## SELECTED TEXT:

----

Today’s Deep Space Extra

June 4th, 2021

In Today’s Deep Space Extra… NASA Administrator Bill Nelson speaks Friday with Dmitry Rogozin, his Russian counterpart, on future cooperation in space. House bill would designate space as critical infrastructure.


Human Space Exploration

Nelson, Rogozin to talk on Friday (6/3): NASA Administrator Bill Nelson and Dimitry Rogozin, head of the Russian space agency Roscosmos, will speak today. The discussion will likely include the future of U.S.-Russia continuing cooperation in the International Space Station (ISS). Nelson said Wednesday he also expects space to be on the agenda of the Biden-Putin summit later this month. Recently, Russia has indicated plans to assemble its own space station and to join with China in leading an international effort to establish a research base at the south pole of the Moon.


Space Science

NASA’s InSight Mars lander just gave itself a dust bath
Slash Gear (6/3): NASA’s InSight lander touched down on Mars in 2018 equipped to carry out the first studies of the planet’s crust, mantle, and core at Elysium Planitia. Despite difficulties burying a heat probe, InSight has managed to detect marsquakes and make other discoveries. The most recent difficulty faced by the lander is buildup of dust on its power-generating solar arrays. Technicians at NASA’s Jet Propulsion Laboratory (JPL) came up with a plan to shed the dust that, though counterintuitive, seems to be working. InSight used the scoop on the end of its robotic arm to pick up Martian dust, and then trickle it next to, though not on, the solar panels. The idea is to bounce grains which the Mars wind would then whip across the surface of the panels, in the process sweeping away smaller grains that were impairing their efficiency. 



Damage to Canadarm2 on ISS once again highlights space debris problem (6/3): A piece of orbital debris recently hit Canadarm2, the robotic arm on the International Space Station (ISS) that helps with maintenance tasks and “catches” visiting spacecraft. Journalist Anusuya Datta says this is a “significant and worrying development which comes on the back of three emergency maneuvers by the ISS last year…to avoid potential collision with unidentified objects,” and that the event again opens up the debate around what we are doing about orbital debris.


Other News

House bill would designate space as critical infrastructure (6/4): The Space Infrastructure Act to be introduced under bipartisan sponsorship on Friday calls for space systems to be designated as critical infrastructure by the Department of Homeland Security. The bill will be introduced by Representatives Ted Lieu (D-CA) and Ken Calvert (R-CA) and would add space systems to the 16 sectors currently classified as critical infrastructure. The legislation defines space infrastructure as spacecraft and launch vehicles, space-related terrestrial systems and launch infrastructure, related production facilities and information technology systems.

Launch executives see booming demand despite gloomy forecasts
Coalition Member in the News – United Launch Alliance (6/2): The current interest and demand in obtaining launch services appears to be surging, according to industry executives who spoke at the MilSat Symposium on Wednesday. At the event, however, ULA’s Mark Peller said his company sees a healthy demand over the next five-to-seven years across commercial, civil, and national security launch but expressed skepticism about whether all the planned mega constellations will become operational and questioned the ability of small launchers to compete with big rocket rideshares.

----

## STORED DATA:
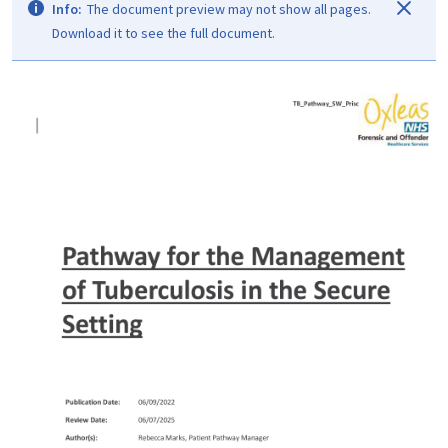
Info:
The document preview may not show all pages.
Download it to see the full document.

----

## QUESTIONS:
a - Answer these questions using the Deep Space Extra newsletter above.
(i) In what year did NASA's InSight lander touch down on Mars?
(ii) Which two Representatives will introduce the Space Infrastructure Act?
(iii) At what event did the launch industry executives speak on Wednesday?
b - Reproduce the part of the Deep Space Extra newsletter from "Nelson, Rogozin to" up to and including "of the Moon.".

## SOLUTIONS BY TASK:
a -
(i) 2018
(ii) Ted Lieu (D-CA) and Ken Calvert (R-CA)
(iii) The MilSat Symposium

b -
Nelson, Rogozin to talk on Friday (6/3): NASA Administrator Bill Nelson and Dimitry Rogozin, head of the Russian space agency Roscosmos, will speak today. The discussion will likely include the future of U.S.-Russia continuing cooperation in the International Space Station (ISS). Nelson said Wednesday he also expects space to be on the agenda of the Biden-Putin summit later this month. Recently, Russia has indicated plans to assemble its own space station and to join with China in leading an international effort to establish a research base at the south pole of the Moon.